Is this function (for loop) space complexity O(1) or O(n)?

Question

public void check_10() {
    for (string i : list) {
        Integer a = hashtable.get(i);
        if (a > 10) {
            hashtable.remove(i);
        }
    }
}

Would this be O(1) or O(n)? I'm guessing O(n), but isn't it reusing the spot of memory a each time making it O(1)?

Answer 1

Space complexity asks "how much additional space (asymptotically, speaking) am I using in this snippet of code". Here's how a space complexity analysis would work, showing two general cases (for your code snippet):

Example 1: Pass-by-value hashtable and list

// assume `list` and `hashtable` are passed by value
public void check_10(List<String> list, HashMap<String, Integer> hashtable) {
    for (String i : list) {
        Integer a = hashtable.get(i);
        if (a > 10) {
            hashtable.remove(i);
        }
    }
}

Assuming you have N elements in hashtable and no elements are removed (i.e., a <= 10 for all N elements), at the termination of the loop, you will have N elements remaining in hashtable. Furthermore, each String in the N keys in the hashtable contains up to S characters. Lastly, each Integer in the N values in the hashtable is constant.

Similarly, you have a possible M number of strings in list, where each String may contain up to S characters.

Lastly, the Integer a does not contribute to the analysis because it references memory already accounted for. We can consider this Integer a constant memory still.

Therefore, assuming hashtable and list had been declared in the method, you are looking at a space complexity of O(N*S + M*S + I).

That said, asymptotically, we don't really care about I (the Integer a) because it is constant size that is likely much smaller than N and M. Similarly, S is likely much smaller than both N and M. This means the space complexity is O(N + M). Because both are linear terms, we can (carefully) reduce this to O(n), where n is a linear term that is a linear combination of N and M.

Example 2: Pass-by-reference hashtable and list or elsewhere declared (as in your example)

// assume `list` and `hashtable` are passed by reference or
// declared elsewhere in the class as in
//
// public void check_10() {
public void check_10(List<String> list, HashMap<String, Integer> hashtable) {
    for (String i : list) {
        Integer a = hashtable.get(i);
        if (a > 10) {
            hashtable.remove(i);
        }
    }
}

In this method, list and hashtable have already been allocated elsewhere, which means that the space complexity for this method is O(1) because we are only using constant space in Integer a and String i (even though technically, they are references to previously allocated memory -- you can consider the constant space as a result of storing the reference).

but isn't it reusing the spot of memory a each time making it O(1)?
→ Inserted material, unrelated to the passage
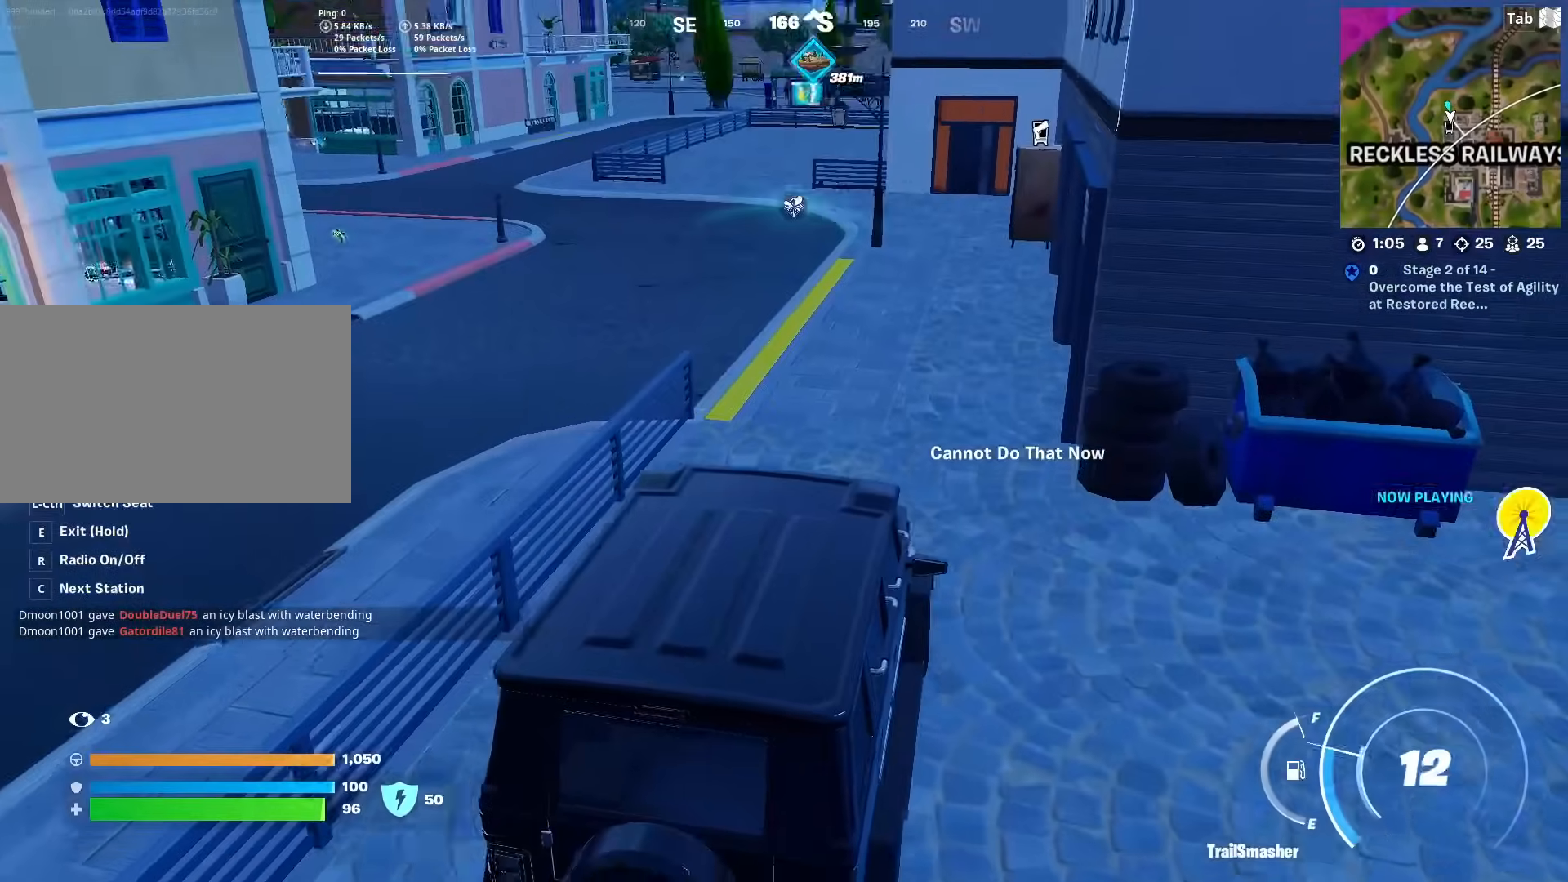
{"keys": ["a", "w"], "mouse": [], "mouse_move": "still", "events": [[384, "a", "down"]]}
It depends on what you mean by "reusing" the spot in memory. In theory, space complexity analysis does not exactly consider the implementation details of the language in this sense. This means that if you had a loop like

for (int i = 0; i < N; i++) {
    T myvar = new T();
}

you don't consider the implications of what's happening to myvar after each loop iteration. By "implications of what's happening" I mean, does the garbage collector reclaim memory after each iteration or are you continually allocating N spots of memory on the heap? In the GC case, it would be O(1) since you are reusing memory. In the "infinite" allocation case, it would be O(N) since you now have N spots allocated. Again, in theory, this is usually not considered in the analysis, and any T myvar = new T() is usually considered to be O(1) regardless of whether it sits in a loop or not.
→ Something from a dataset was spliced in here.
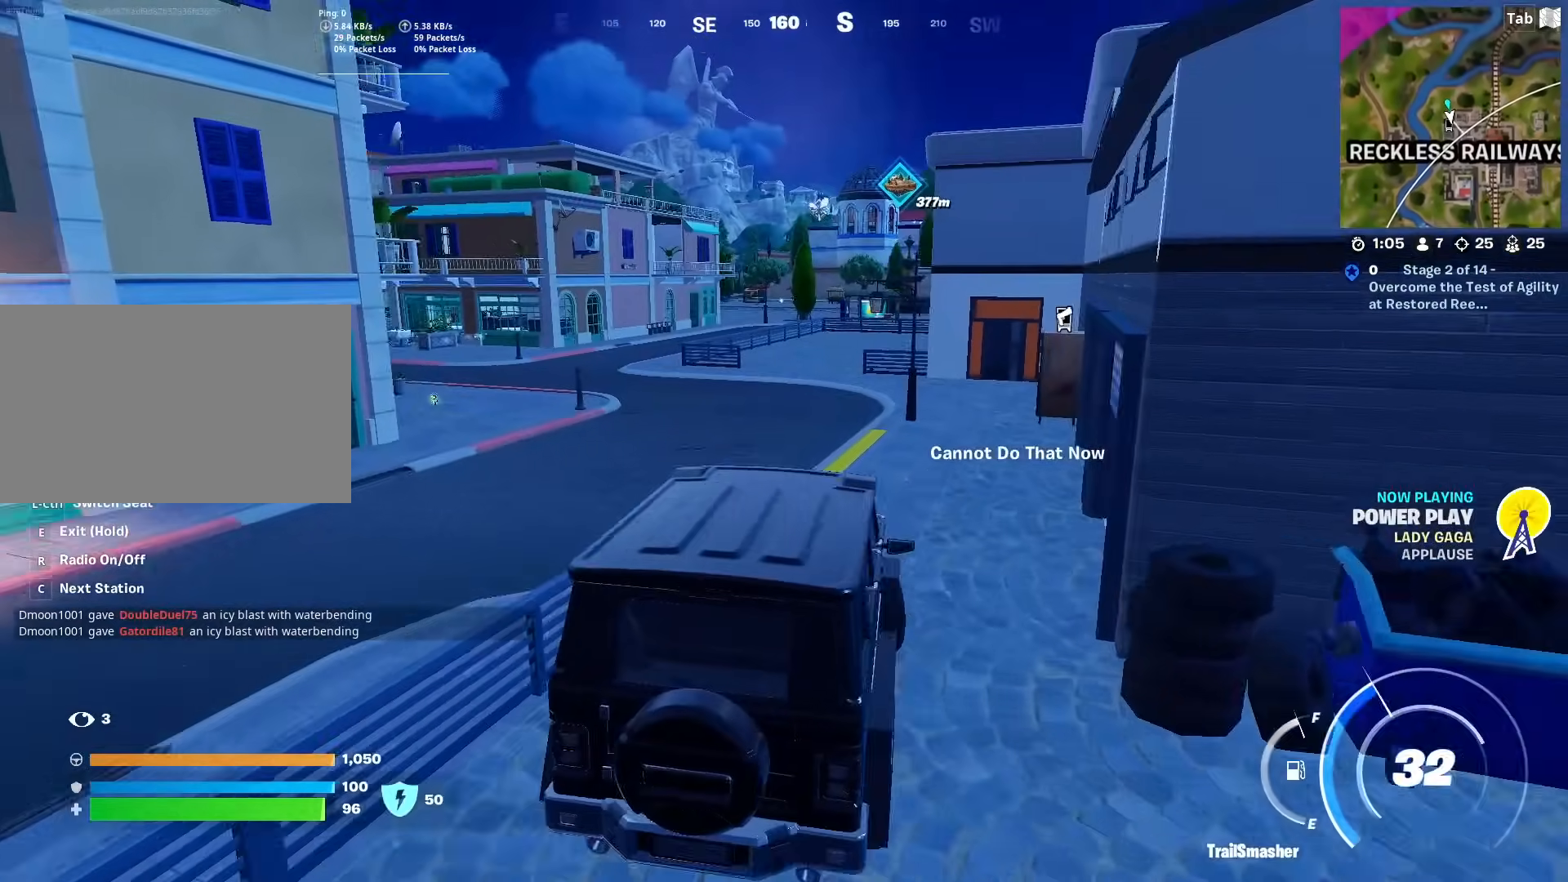
{"keys": ["a", "w"], "mouse": [], "mouse_move": "still", "events": [[100, "a", "up"], [250, "r", "down"], [284, "a", "down"], [350, "r", "up"]]}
In general, though, if you are referring to reusing the same spot in memory for list and hashtable each iteration, the answer is simpler. Consider the following:

public void foo() {
    int list[] = {1, 2, 3, 4};
    for (int i = 0; i < list.length; i++) {
        System.out.println(list[i]);
    }
}

Even though list is declared once and we're only iterating through list and printing the contents, foo() is still O(n) in memory complexity because we have allocated list, where in the asymptotic case could have up to n elements. Therefore, regardless of whether it reuses the same or different spots in memory, they both still contribute to a linear space complexity.

tl;dr

In your specific case, though, both list and hashtable had already been allocated elsewhere in the program and are not introduced here, so they do not contribute to the complexity, and Integer a and String i are only constant in memory. Therefore, this method will be O(1).

Answer 2

It is O(1)

Other than 2 constant sized variables string i and Integer a this method does not allocate any extra space. Which means this loop clearly has constant space complexity .ie. O(1).

To clarify it further, I would rather ask you a question :

Do you call (iterative)binary search an O(n) space complexity algorithm ?

Absolutely not.

Your function check_10() uses a preallocated list and hash table (just like iterative binary search uses preallocated sorted array) and 2 constant space variables so it has O(1) space complexity.

PS : I am clarifying the doubt raised by OP in comments of this answer from here onwards ->

As pointed out by MichaelRecachinas, String and Integer in this loop are references. They are not a copy so they won't contribute anything to the space complexity of this function.

PPS: Integer a and String i are allocated memory only once and then are reused in each iteration of the loop.